Self-image is the personal view, or mental picture, that we have of ourselves. Self-image is an “internal dictionary” that describes the characteristics of the self, including such things as intelligent, beautiful, ugly, talented, selfish, and kind.
How is your self-talk dictionary? Would others respond well to your glossary of terms?
Since positive self-talk is vital, and self-image is defined by how we talk about ourselves, then it is important for us to choose the words we use about ourselves wisely and in love.
We need to be in the habit of speaking kind, honest, loving words about the Lord, others, and even ourselves.
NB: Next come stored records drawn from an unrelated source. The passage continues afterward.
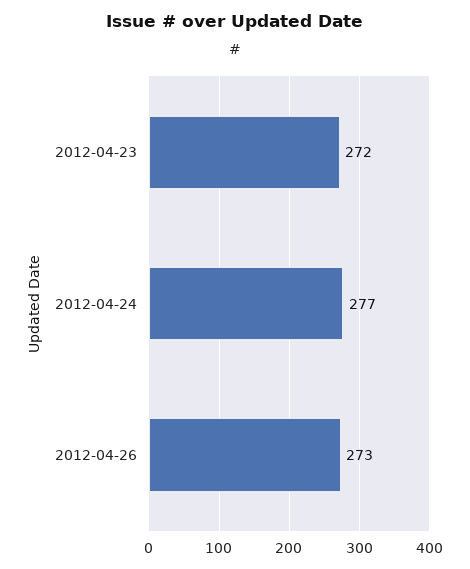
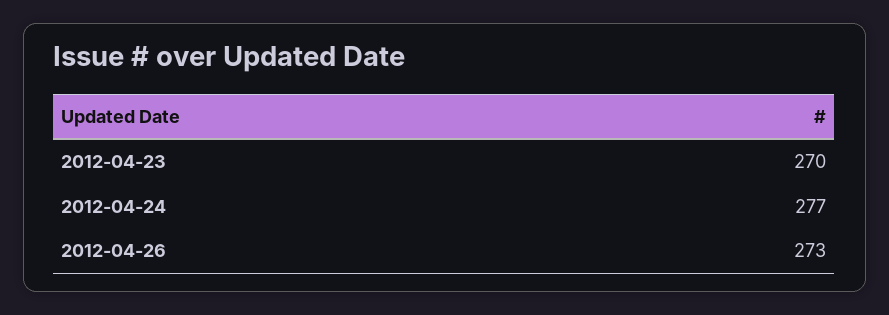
2012-04-23: 272 -> 270

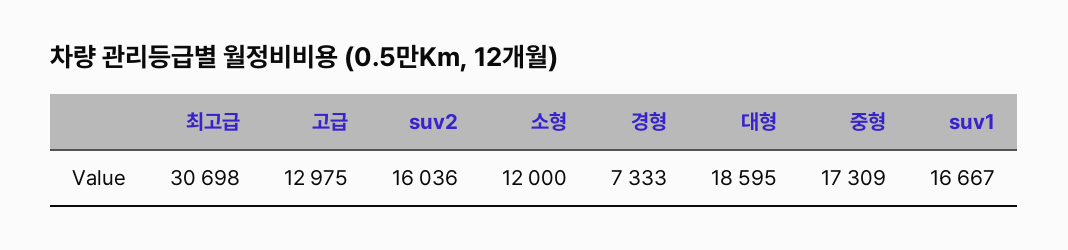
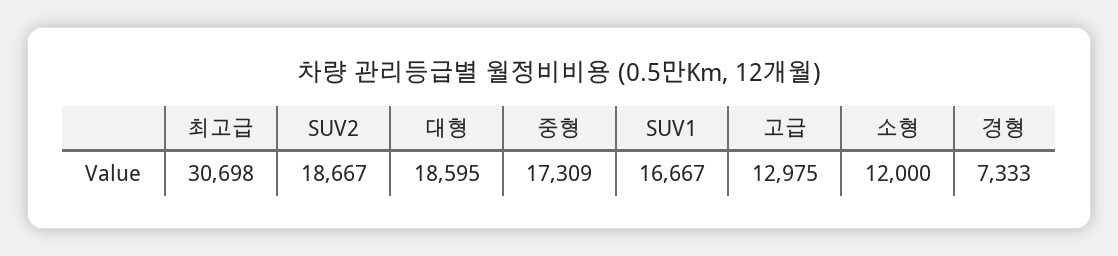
suv2: 16036 -> 18667

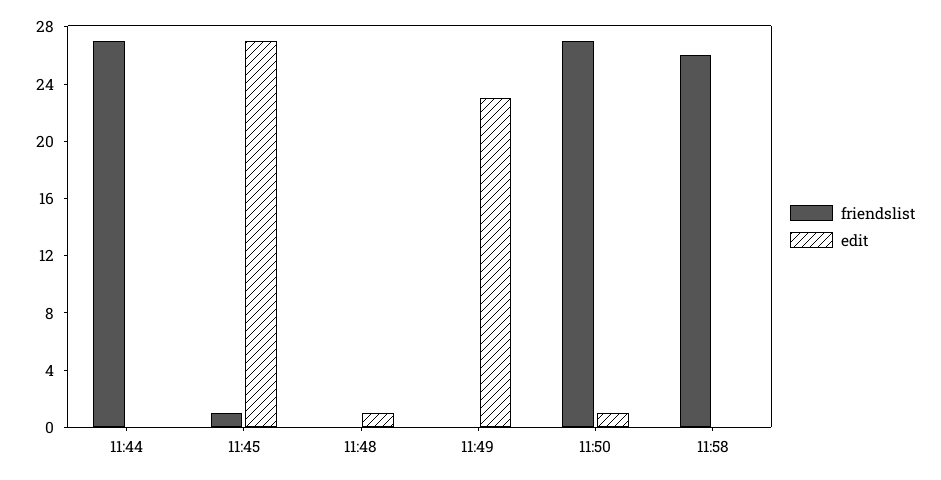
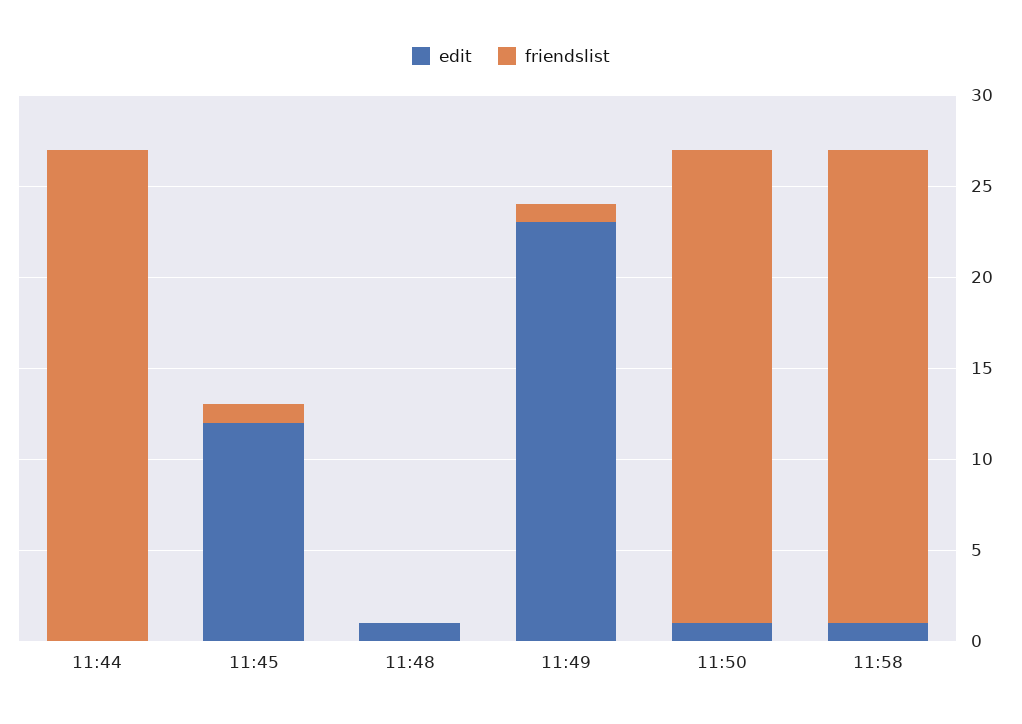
edit, 11:45: 27 -> 12
friendslist, 11:49: 0 -> 1
friendslist, 11:50: 27 -> 26
edit, 11:58: 0 -> 1

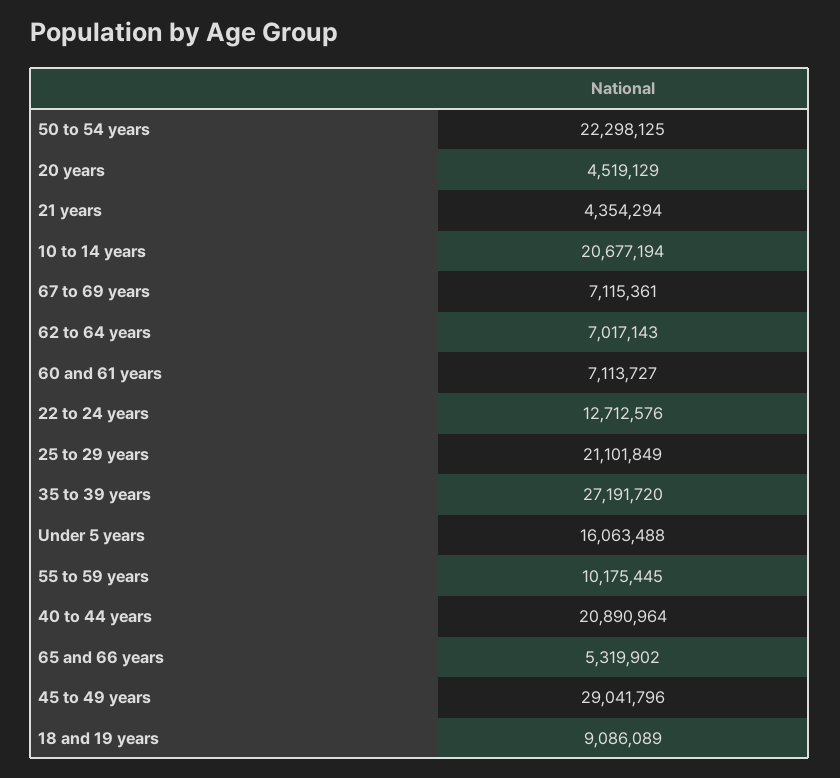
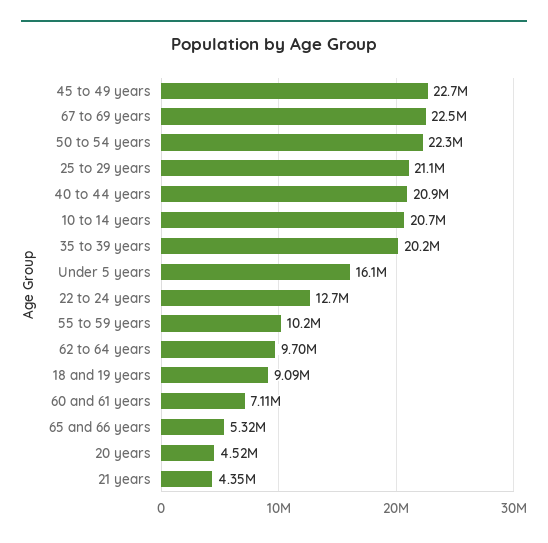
67 to 69 years: 7115361 -> 22500000
62 to 64 years: 7017143 -> 9700000
35 to 39 years: 27191720 -> 20200000
45 to 49 years: 29041796 -> 22700000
If how we speak affects all our relationships, it is important to use our words wisely and to make sure we use wise words.
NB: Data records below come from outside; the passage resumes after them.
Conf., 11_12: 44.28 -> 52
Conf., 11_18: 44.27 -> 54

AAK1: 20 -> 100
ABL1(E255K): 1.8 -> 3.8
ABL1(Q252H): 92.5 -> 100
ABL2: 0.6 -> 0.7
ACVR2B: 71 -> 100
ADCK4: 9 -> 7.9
Being kind doesn’t mean just saying what other people want to hear; God sees the heart and knows when we’re being honest and when we’re trying to use flattery, misdirection, or using self-preservation rather than speaking truthfully in love (Ephesians 4:15). Author and speaker Shane Claiborne writes, “My Goal is to speak the truth in love. There are a lot of people speaking the truth with no love, and there are a lot of people talking about love without much truth.”
How can we speak truth with love, and show love in light of God’s perfect truth?
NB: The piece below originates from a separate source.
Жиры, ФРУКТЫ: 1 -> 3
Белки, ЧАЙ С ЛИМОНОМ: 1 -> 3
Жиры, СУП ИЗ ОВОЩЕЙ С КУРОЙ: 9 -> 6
Paul writes to the Ephesians of the importance of speaking the truth in love, as an example to us of wise speech.
Instead, speaking the truth in love, we will grow to become in every respect the mature body of him who is the head, that is, Christ. (Ephesians 4:16, NIV)
Friends, we can encourage each other to speak wisely by spending time learning God’s Word and reading those words of wisdom, by practicing silence and words of wisdom with each other, and by challenging and inspiring one another with active listening, wise quotes, proverbs, and aphorisms. Instead of tongues being set on fire by hellfire (James 3:6), let’s set the world ablaze with truth, kindness, compassion, generosity, mercy, wonder, and beauty. In our speech and in our actions, let’s make room for God’s wisdom that guides us into wise speech and wise living. I invite you to pray with me.
Prayer: Merciful God, nothing can separate us from your love. You have spoken love over us time and time again. Help us to live as your redeemed people, holy, valued, renewed, who speak your words well, who build up others, and who honor the temple of our bodies that you have provided. Help us not to wander far from you in the ways that we speak, but instead, building each other up with kindness, grace, mercy, and love, may we follow closely in your footsteps.
Blessing: As you leave this place, may the peace of Christ go with you. “Publish the gospel, visit the sick, comfort the dispirited, and may the love of God go with us all. Amen.” (Skoglund/Hall, A Manual of Worship)
Questions for Discussion & Reflection:
1. What are the hardest words for you to hear, and why?
2. What are the most difficult words for you to say? Why?
3. When do you find it challenging to “keep your peace” or “hold your tongue”?
4. According to James, which is more important: to listen, or to speak?
5. According to Proverbs, what are some of the benefits of wise speech?
6. Why do you think the tongue (our speech) is such an important part of who we are?
7. How can you pray for patience in your speech?